Remembering the good practice of physically putting yourself on the same level as children, I squatted down and tried to be as open and warm mannered to the gathering crowd of curious faces. Any sudden move or gesture to reach out only caused a screaming scattering of children.
Digging through my backpack, showing them whatever was inside, I found a bag of unopened mixed nuts. Perfect for sharing! I opened then bag and poured some into my hand and offered them. They ran. So I ate a few myself, gave some to the others in my group and to the few women adults at the house. This was not enough to convince the kids but the boys started pushing each other forward making lunges toward the bag of nuts I had sat on the ground. Still though, they were too scared to actually take it. My attempt to make friends was failing.

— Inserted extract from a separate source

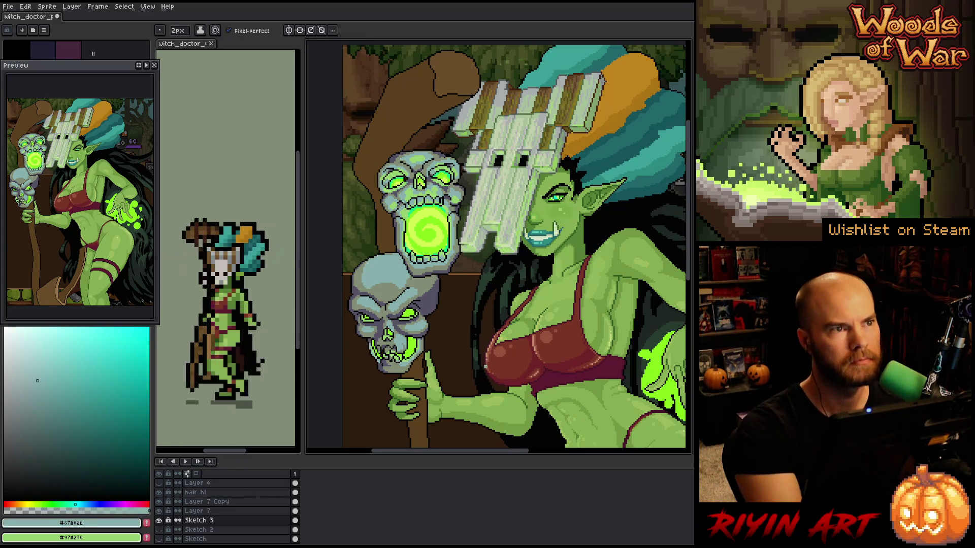
{"action": "left_click", "coordinate": [481, 366], "text": "alt"}
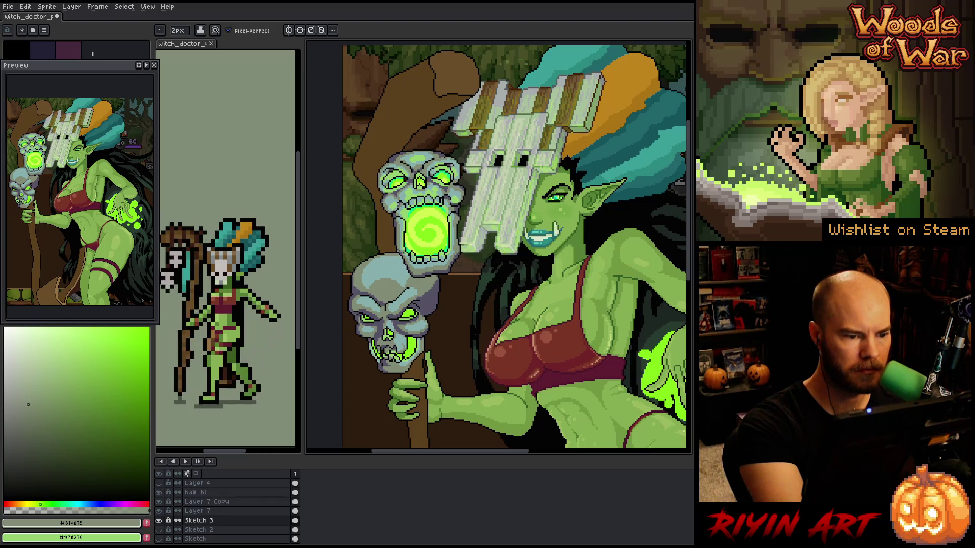
{"action": "left_click", "coordinate": [434, 258], "text": "alt"}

Next I pulled out my new fugi camera. Now, I had their attention. I took a few photos of the chickens and pig nearby and showed them the play back on the screen. This was of great interest and produces giggles of excitement instead of fear. I demonstrated how a photo was taken by showing how to push the button and then offered them to push it. Little boys began grabbing the hands of others and directing their friends fingers toward the camera but no volunteers – yet. Nzoua came out of the house and I asked him to pose for a picture. I snapped the shot then showed the kids. They loved it. Next was the group selfie and the sight of the instantaneous image of themselves prompted an explosion of laughter from all of us. The following minutes were filled with children taking turns pushing the button and them edging forward to look at what they captured. I turned the camera around so the photo would be of themselves and this was especially thrilling.
It was a beautiful experience for me to eventually make friends with the children of Ban Huey Dong Dam.
Note: Yes, I did ask permission from the adults to use the camera and take photos.